Ada tittered and beamed back at him. “Well, permit me a moment’s gracefulness after a most ungraceful performance last night.” She curtsied in her ragged dress. “Thank you for your hospitality, Mr. Thorne.”
“The pleasure was mine, Miss Blackwood.” He gave back a short bow and grinned. He watched her turn and sidle partway into the thicket. Then he cleared his throat. “Ada…”
Ada stopped and glanced back at him.
“If you should lose your way again, hereabouts…perhaps you might now know your way.”
“Perhaps,” she replied.
“And perhaps…” He scratched a finger at the base of his throat. “Well…my door is always open.” He shrugged and rocked back on the balls of his feet. “Perhaps you’d like to show me your writing sometime.”

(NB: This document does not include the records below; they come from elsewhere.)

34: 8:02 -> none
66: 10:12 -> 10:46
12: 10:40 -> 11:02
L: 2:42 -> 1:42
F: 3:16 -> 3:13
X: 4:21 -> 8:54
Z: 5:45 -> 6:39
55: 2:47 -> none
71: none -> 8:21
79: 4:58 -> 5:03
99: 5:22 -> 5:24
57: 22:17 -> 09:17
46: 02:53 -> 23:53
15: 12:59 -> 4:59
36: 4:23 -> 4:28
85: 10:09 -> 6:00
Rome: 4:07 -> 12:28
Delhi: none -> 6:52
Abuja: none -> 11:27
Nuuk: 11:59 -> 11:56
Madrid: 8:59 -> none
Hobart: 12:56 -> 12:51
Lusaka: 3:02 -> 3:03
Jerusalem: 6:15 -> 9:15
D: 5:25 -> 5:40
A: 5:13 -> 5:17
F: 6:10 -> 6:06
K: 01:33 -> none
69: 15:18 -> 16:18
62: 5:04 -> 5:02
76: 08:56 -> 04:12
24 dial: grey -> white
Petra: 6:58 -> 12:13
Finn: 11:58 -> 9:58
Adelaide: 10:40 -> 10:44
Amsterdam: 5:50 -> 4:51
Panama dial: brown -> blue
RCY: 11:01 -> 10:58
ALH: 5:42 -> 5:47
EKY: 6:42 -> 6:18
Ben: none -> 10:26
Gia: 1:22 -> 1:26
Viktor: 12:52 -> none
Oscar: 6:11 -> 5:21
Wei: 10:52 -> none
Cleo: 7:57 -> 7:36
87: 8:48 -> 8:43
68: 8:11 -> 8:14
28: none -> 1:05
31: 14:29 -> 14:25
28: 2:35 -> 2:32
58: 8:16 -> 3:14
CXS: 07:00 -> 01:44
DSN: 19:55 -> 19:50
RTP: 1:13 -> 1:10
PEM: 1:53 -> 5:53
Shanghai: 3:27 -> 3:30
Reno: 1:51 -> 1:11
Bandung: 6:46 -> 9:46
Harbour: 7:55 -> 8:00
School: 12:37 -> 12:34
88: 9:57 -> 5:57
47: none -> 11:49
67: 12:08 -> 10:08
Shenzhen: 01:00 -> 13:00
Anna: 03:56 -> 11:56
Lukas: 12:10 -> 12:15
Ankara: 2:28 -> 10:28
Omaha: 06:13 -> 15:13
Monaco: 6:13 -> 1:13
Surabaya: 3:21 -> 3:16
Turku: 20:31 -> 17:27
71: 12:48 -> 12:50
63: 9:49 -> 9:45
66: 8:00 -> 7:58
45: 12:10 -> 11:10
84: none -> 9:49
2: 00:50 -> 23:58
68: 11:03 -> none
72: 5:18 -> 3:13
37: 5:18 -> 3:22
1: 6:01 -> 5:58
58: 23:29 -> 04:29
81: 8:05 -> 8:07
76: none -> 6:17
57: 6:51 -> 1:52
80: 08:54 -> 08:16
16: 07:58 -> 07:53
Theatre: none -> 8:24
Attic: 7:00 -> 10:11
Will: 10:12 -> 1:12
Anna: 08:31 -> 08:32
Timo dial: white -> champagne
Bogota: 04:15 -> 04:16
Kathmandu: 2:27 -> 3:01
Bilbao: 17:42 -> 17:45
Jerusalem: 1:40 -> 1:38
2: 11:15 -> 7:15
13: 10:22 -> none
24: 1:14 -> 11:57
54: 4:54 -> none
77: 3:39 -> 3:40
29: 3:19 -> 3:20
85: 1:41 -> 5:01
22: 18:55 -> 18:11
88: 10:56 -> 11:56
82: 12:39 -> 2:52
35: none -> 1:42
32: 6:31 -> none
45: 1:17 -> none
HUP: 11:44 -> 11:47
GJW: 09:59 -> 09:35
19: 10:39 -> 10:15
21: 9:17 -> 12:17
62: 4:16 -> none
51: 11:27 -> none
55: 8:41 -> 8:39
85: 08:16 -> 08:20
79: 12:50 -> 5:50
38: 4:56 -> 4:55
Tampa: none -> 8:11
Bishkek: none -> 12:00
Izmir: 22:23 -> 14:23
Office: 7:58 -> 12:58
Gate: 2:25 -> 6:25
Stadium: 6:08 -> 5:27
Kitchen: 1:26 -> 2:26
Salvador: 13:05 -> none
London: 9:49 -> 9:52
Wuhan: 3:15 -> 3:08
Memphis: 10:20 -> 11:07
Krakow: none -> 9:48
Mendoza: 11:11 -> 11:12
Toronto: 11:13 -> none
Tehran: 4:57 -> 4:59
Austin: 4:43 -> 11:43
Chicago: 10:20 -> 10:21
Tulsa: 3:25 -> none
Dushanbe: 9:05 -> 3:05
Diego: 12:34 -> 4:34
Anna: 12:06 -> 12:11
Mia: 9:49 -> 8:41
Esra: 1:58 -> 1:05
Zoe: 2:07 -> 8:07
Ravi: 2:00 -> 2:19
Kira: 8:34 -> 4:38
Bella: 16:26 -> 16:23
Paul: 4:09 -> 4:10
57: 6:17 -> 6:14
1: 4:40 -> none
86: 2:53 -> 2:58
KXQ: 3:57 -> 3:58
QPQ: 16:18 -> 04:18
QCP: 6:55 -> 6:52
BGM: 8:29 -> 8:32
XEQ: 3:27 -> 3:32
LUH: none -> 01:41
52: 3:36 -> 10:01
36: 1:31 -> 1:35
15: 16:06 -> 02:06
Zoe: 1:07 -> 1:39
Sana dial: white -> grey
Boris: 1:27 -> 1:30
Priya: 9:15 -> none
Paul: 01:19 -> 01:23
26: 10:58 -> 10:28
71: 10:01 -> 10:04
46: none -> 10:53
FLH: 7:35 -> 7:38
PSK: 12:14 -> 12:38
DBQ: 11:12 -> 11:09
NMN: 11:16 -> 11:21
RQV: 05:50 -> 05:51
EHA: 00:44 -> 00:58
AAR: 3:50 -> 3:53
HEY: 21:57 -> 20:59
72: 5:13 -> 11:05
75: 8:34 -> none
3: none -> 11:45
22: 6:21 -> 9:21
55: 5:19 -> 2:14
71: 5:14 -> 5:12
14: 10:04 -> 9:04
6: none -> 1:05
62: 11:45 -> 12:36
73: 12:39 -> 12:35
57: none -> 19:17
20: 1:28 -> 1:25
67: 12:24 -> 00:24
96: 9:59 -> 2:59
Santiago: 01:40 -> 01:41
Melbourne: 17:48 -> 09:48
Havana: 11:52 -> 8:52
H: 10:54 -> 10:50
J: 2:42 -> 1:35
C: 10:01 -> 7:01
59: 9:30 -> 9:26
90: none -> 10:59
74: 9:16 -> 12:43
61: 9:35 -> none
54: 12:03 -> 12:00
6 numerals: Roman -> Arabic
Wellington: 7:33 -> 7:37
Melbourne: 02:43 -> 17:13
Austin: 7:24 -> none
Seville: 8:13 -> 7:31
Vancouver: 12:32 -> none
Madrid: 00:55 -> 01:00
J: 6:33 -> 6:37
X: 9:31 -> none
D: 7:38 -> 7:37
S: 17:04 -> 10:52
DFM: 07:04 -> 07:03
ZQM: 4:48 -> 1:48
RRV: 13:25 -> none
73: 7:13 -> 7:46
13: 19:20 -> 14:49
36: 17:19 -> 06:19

Ada’s brows raised, and her smile showed teeth. “Perhaps.” With that, she sidled her way through the brush, cinching her skirt tight with one hand to prevent it from catching on the branches. Difficult though it was, the lack of wind and rain and the presence of sunlight eased her journey back considerably, and Abel’s path cut most of the way through. When she staggered out through the other side, the air felt heavier. She almost expected the other side to be teeming with life after leaving the largely open and silent forest beyond the thicket. Apart from the denser foliage and clustered trees, it was all largely the same. She wondered how far away her point of entry had been. She saw no sign of the fallen tree that had marked her hasty entrance. Not that it would have made her navigation home easier.
She turned back to the thicket, not so eerie now, but mystical, and she called out, “Abel.” No reply came. She didn’t need one. “God bless you!” With that, she turned and trudged back through the brush straight back towards home. Without anyone to lean on, the progress was slower and clumsier. Twice she lost her balance and fell forward into the water. Yet her journey back was not so difficult and chaotic as it had been yesternight. She could hardly believe it had only been an evening. Indulging in an ironic chuckle, she staggered and leaned against a thin tree. She jolted again at the sound of rustling, but smiled at the flap of another bird fluttering overhead. She heard a booming noise through the trees and jerked her head around. Her ear rang with a sudden whizzing, and the corner of the tree burst in a spray of splinters. She collapsed backward with a gasp, arms flailing, the shot still screaming in her ear as the water surged over her.